Monmouthshire is a principal area in southeast Wales, styled as a ‘county’. Historically, it was one of the 13 original counties of Wales.
Comprising mostly of sedimentary rock formations, the region is mostly hilly, with the South Valleys bordering the west of the county, and the Black Mountains, part of the Brecon Beacons National Park, in the north. Whilst is Chwarel y Fan in the Black Mountains is the tallest hill in the county, with a height of 679 metres (2,228 ft), the Sugar Loaf if the best-known hill in the count due to its distinctive peak. Monmouthshire also encompass some lowlands, with two major river valleys: the Wye Valley, an Area of Outstanding Natural Beauty, and the Usk Valley.
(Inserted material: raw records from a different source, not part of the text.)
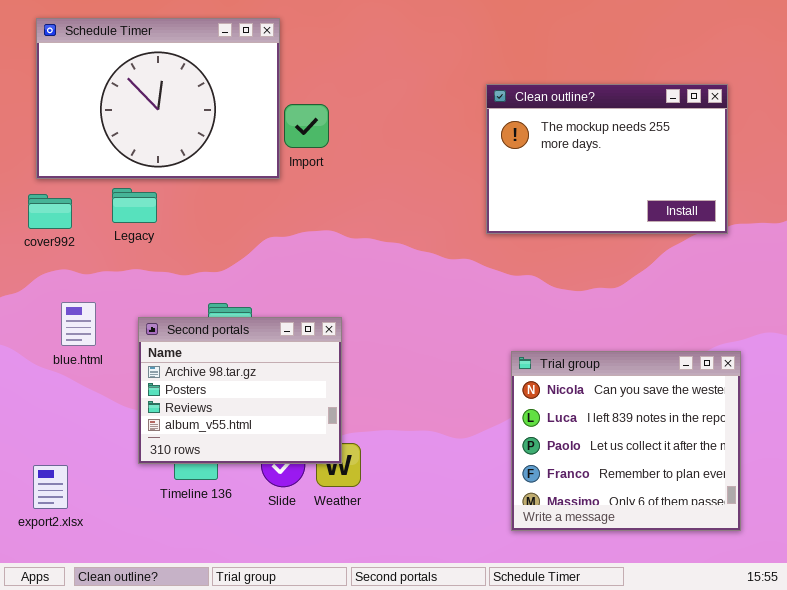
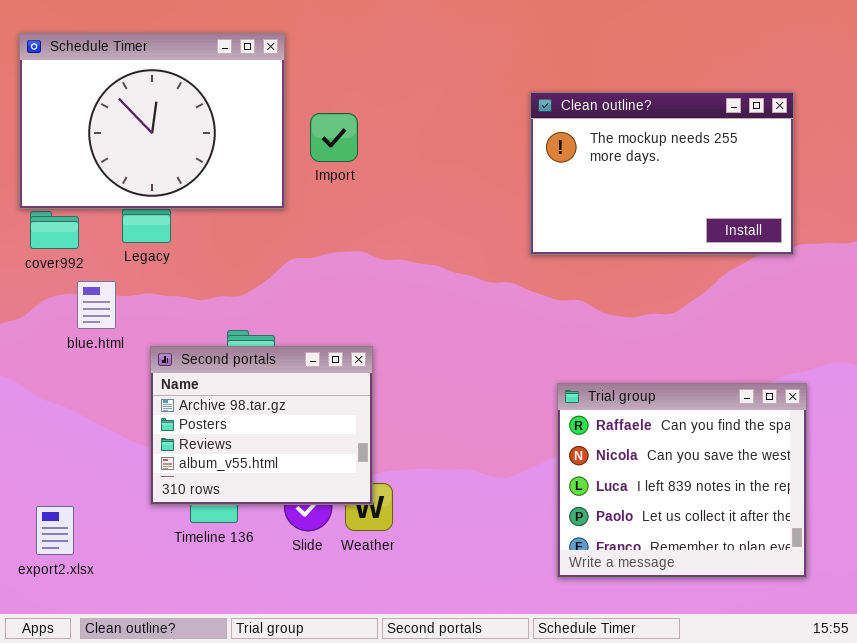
Schedule Timer: [36,18,280,179] -> [19,33,285,209], moved
blue.html: [61,302,96,346] -> [77,281,116,329], moved
Trial group: [511,351,741,531] -> [557,383,807,578], scrolled up 1 row

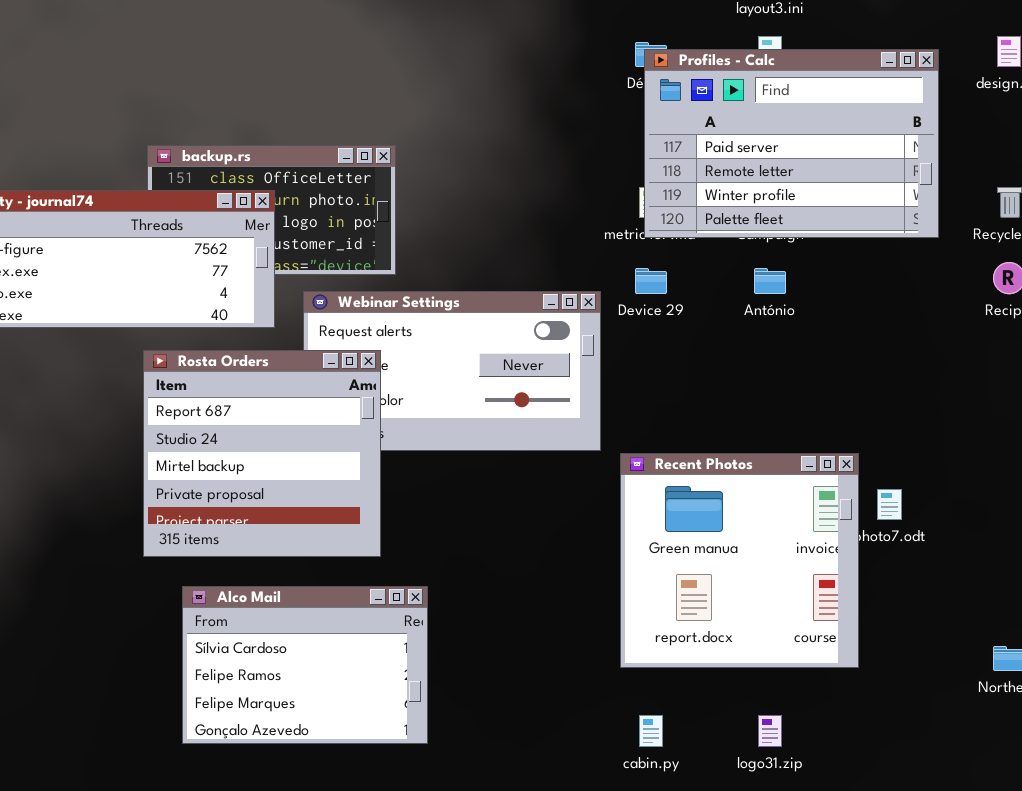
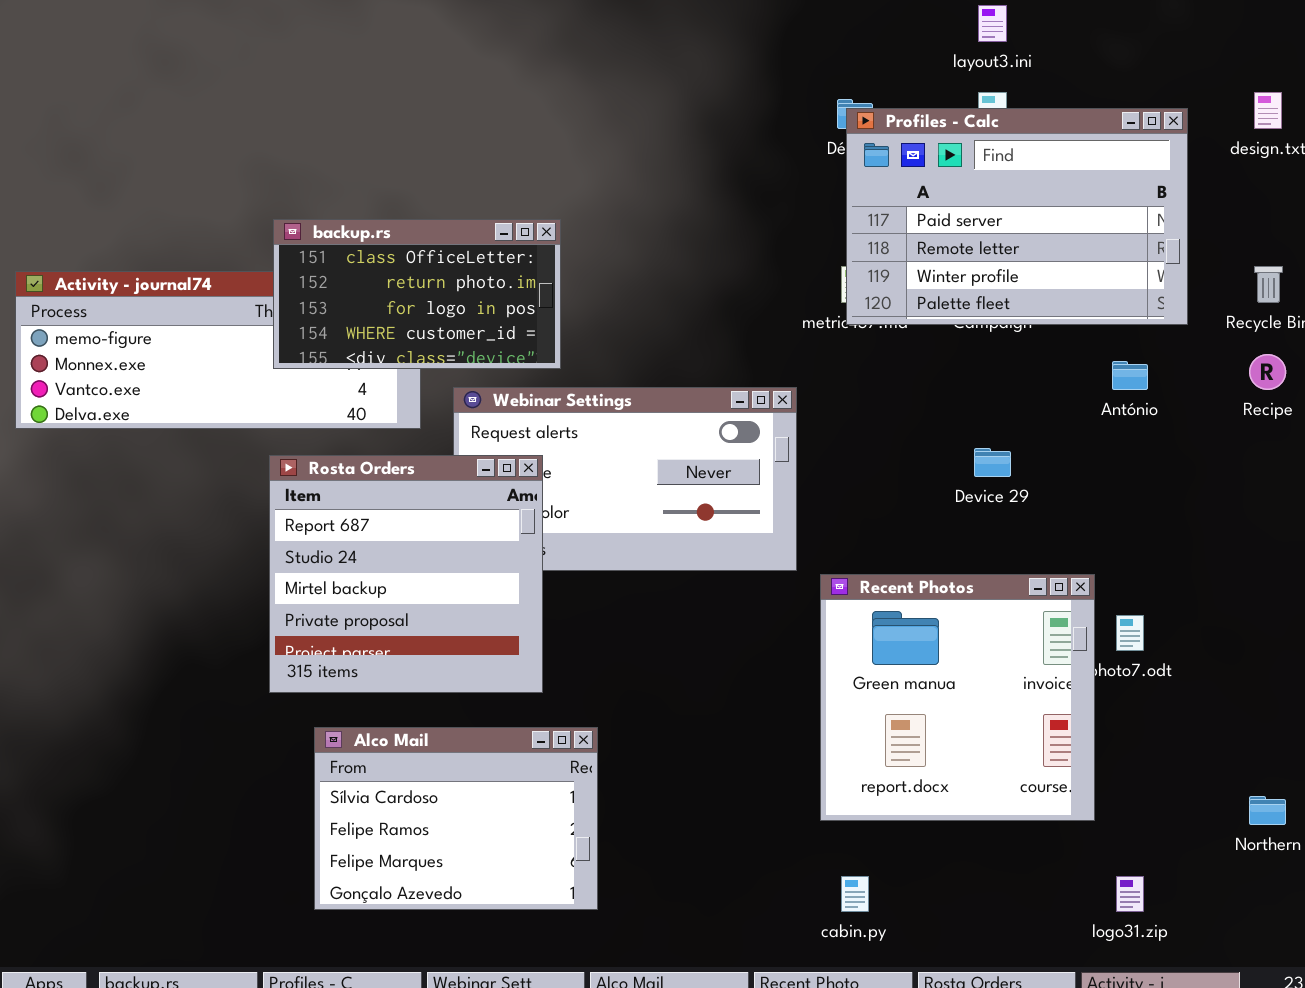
backup.rs: [147,145,396,275] -> [273,219,561,369], raised
Device 29: [635,268,667,294] -> [974,448,1011,477], moved
António: [754,268,786,294] -> [1112,361,1148,390], moved
logo31.zip: [758,715,782,747] -> [1116,876,1144,912], moved

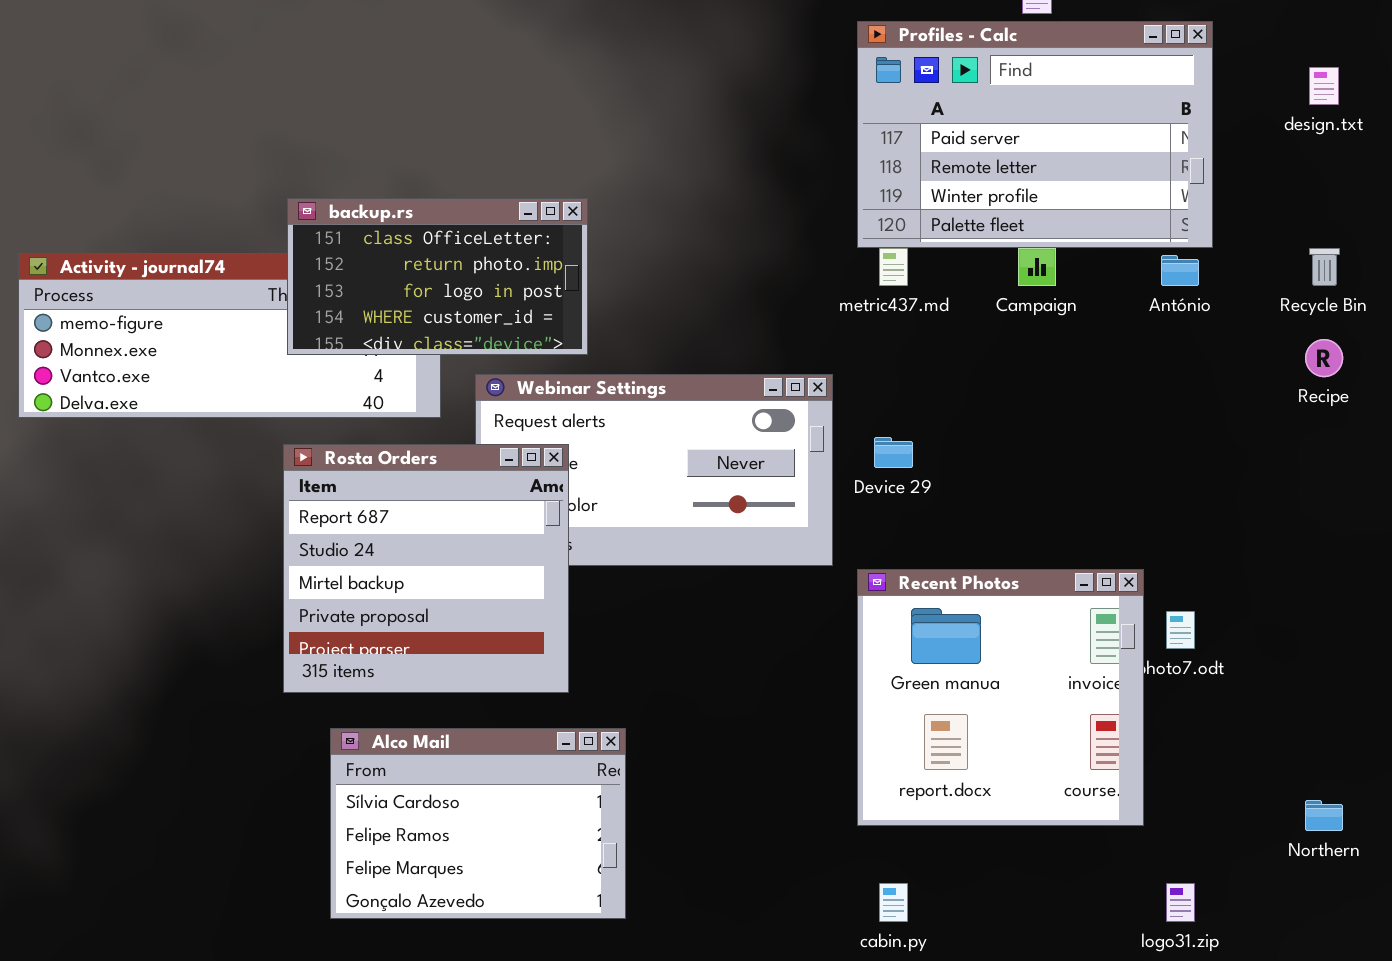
Profiles - Calc: [846,108,1188,325] -> [857,21,1213,248], moved
António: [1112,361,1148,390] -> [1161,255,1199,286], moved
Device 29: [974,448,1011,477] -> [874,437,913,468], moved

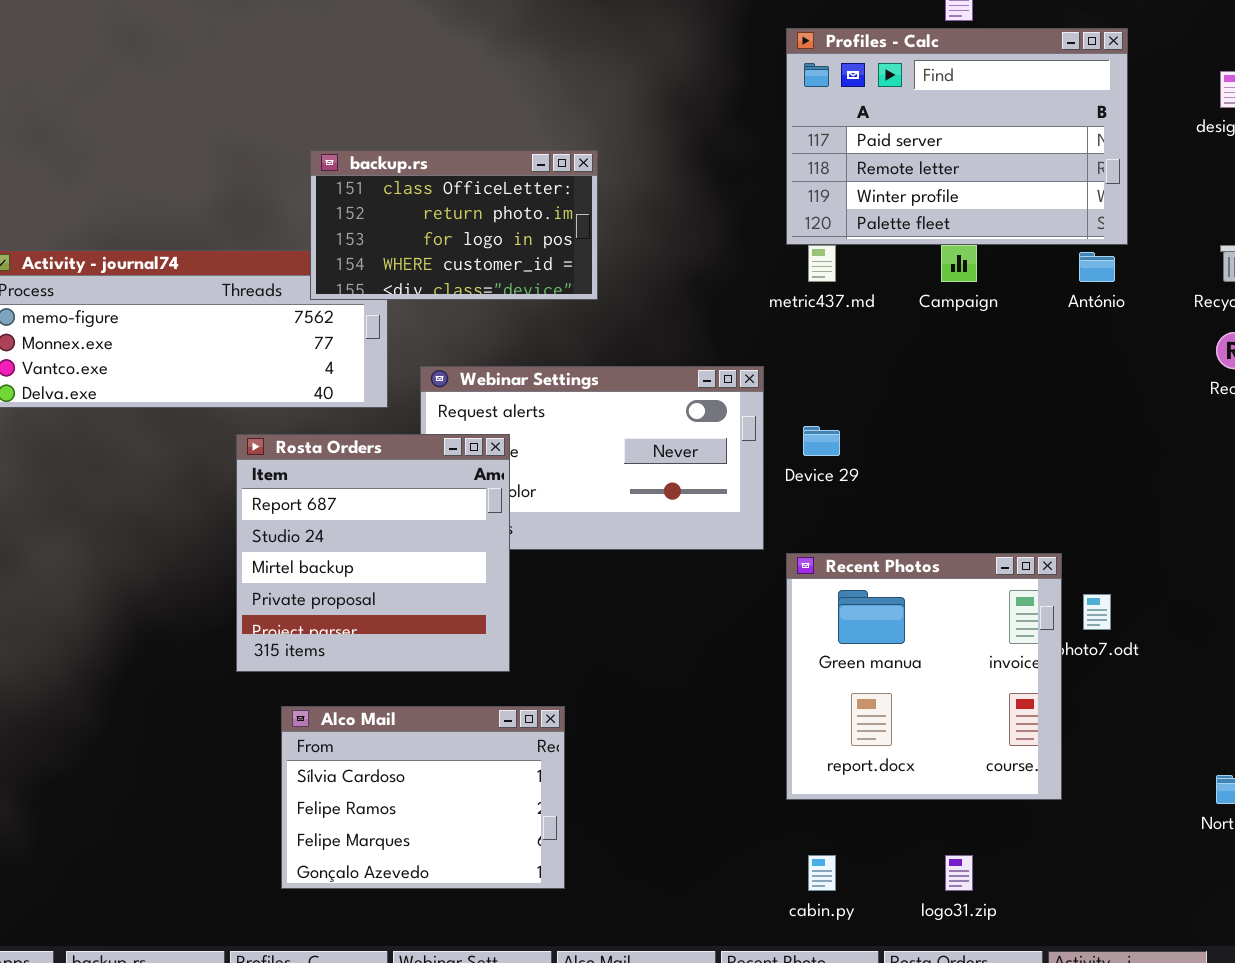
backup.rs: [287,198,588,355] -> [310,150,598,300], moved
logo31.zip: [1166,883,1195,922] -> [945,855,973,891], moved

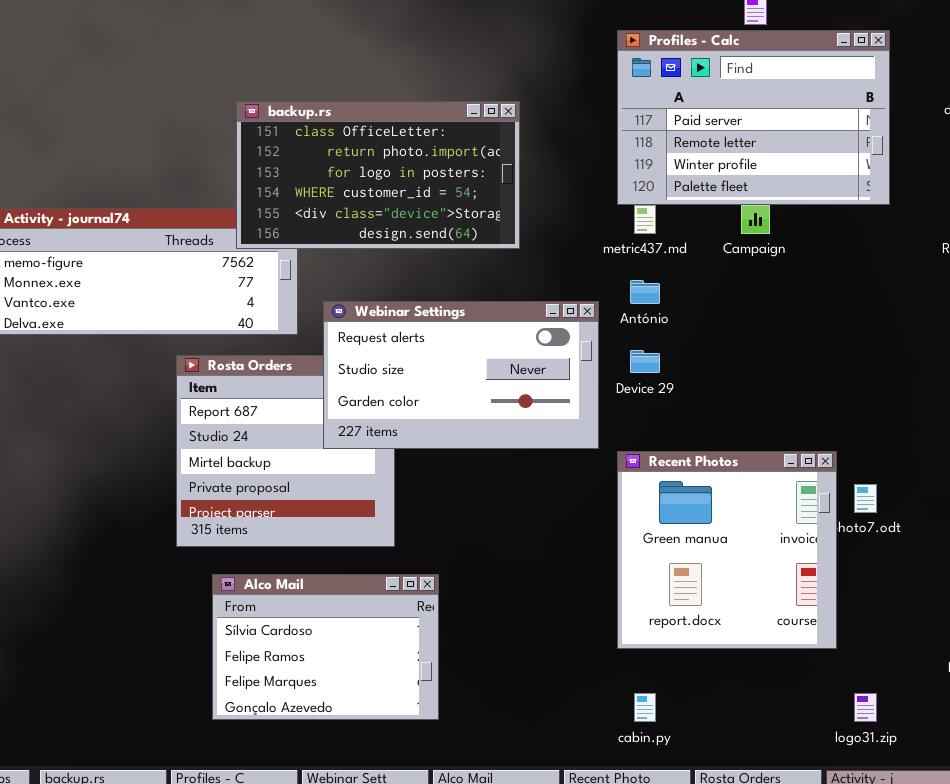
backup.rs: [310,150,598,300] -> [236,101,520,249], resized
António: [1079,252,1115,282] -> [630,280,660,304], moved
Webinar Settings: [420,366,764,550] -> [323,301,599,449], raised
logo31.zip: [945,855,973,891] -> [854,693,877,722], moved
Historically, the region was mined for resources such as coal, ironstone, and limestone, but these quarries are now abandoned. Most of the land is unsuitable for arable farming, meaning agriculture mostly consists of rearing livestock. The climate is also a factor in this. Whilst the summer in Monmouthshire is generally mild and partly cloudy, the winters are harsh, cold, cloudy, and windy. Gardens in Monmouthshire are therefore typically suited to a short growing season for some fruit and veg in spring, which can be harvested in the summer, such as tomatoes, strawberries, and courgettes.